Interview von Catrin Lorch

Wade Guyton kommt an diesem kalten Tag gerade aus der Neuen Pinakothek, er sagt, er habe sich dort noch einmal Édouard Manets "Frühstück im Atelier" angeschaut. In seinen langen Haaren und dem Bart hängt noch etwas von der Kälte der Münchner Innenstadt. Guyton, der 1972 in Hammond im amerikanischen Bundesstaat Indiana geboren wurde, wirkt wie ein Rockstar, der zu einem letzten Soundcheck kommt. Seine Ausstellung mit mehr als dreißig Gemälden im Museum Brandhorst ist schon eine Woche vor der Eröffnung fast fertig gehängt.

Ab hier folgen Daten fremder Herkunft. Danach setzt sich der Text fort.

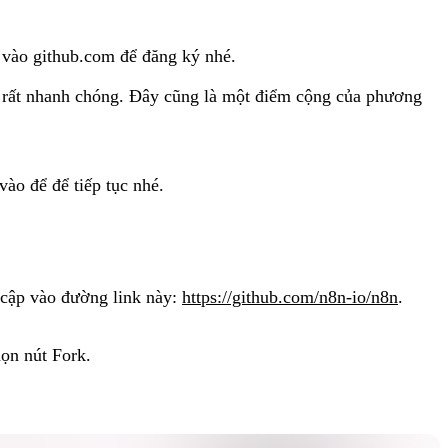
 vào github.com để đăng ký nhé.
 rất nhanh chóng. Đây cũng là một điểm cộng của phương
vào để để tiếp tục nhé.
y cập vào đường link này:
https://github.com/n8n-io/n8n
.
họn nút Fork.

Und auch wenn der Titel "Das Atelier des Künstlers" altmeisterlich klingt, muss man sich den Künstler eher vorstellen wie einen Musikproduzenten, der an Reglern eine Einspielung optimiert. Denn in seinem Atelier wird nicht gemalt; die Arbeit erledigt - seit mehr als anderthalb Jahrzehnten - ein Drucker, den Guyton mit Leinwand füttert. Das Konzept, aber auch die Schönheit der rauen Leinwände, die Aura der reduzierten Motive, die häufig wie versetzt oder zerrissen erscheinen, machten ihn zu einem der erfolgreichsten Maler seiner Generation - nicht nur für Museen, sondern auch auf dem Markt. Die Ausstellung in München ist keine Retrospektive, sie gilt allein der Produktion der letzten beiden Jahre. "Ein Wagnis" nennt Achim Hochstädter, der Direktor und Kurator, die Schau. Denn erstmals entfernt sich Guyton von der Abstraktion, er druckt Aufnahmen aus dem Studio, die Aussicht aus seinem Fenster über Lower Manhattan, die Website der New York Times und sogar eine sehr aktuelle Version eines "Frühstücks im Atelier": ein Gruppenfoto seiner Mitarbeiter, das er in der Teeküche aufgenommen hat.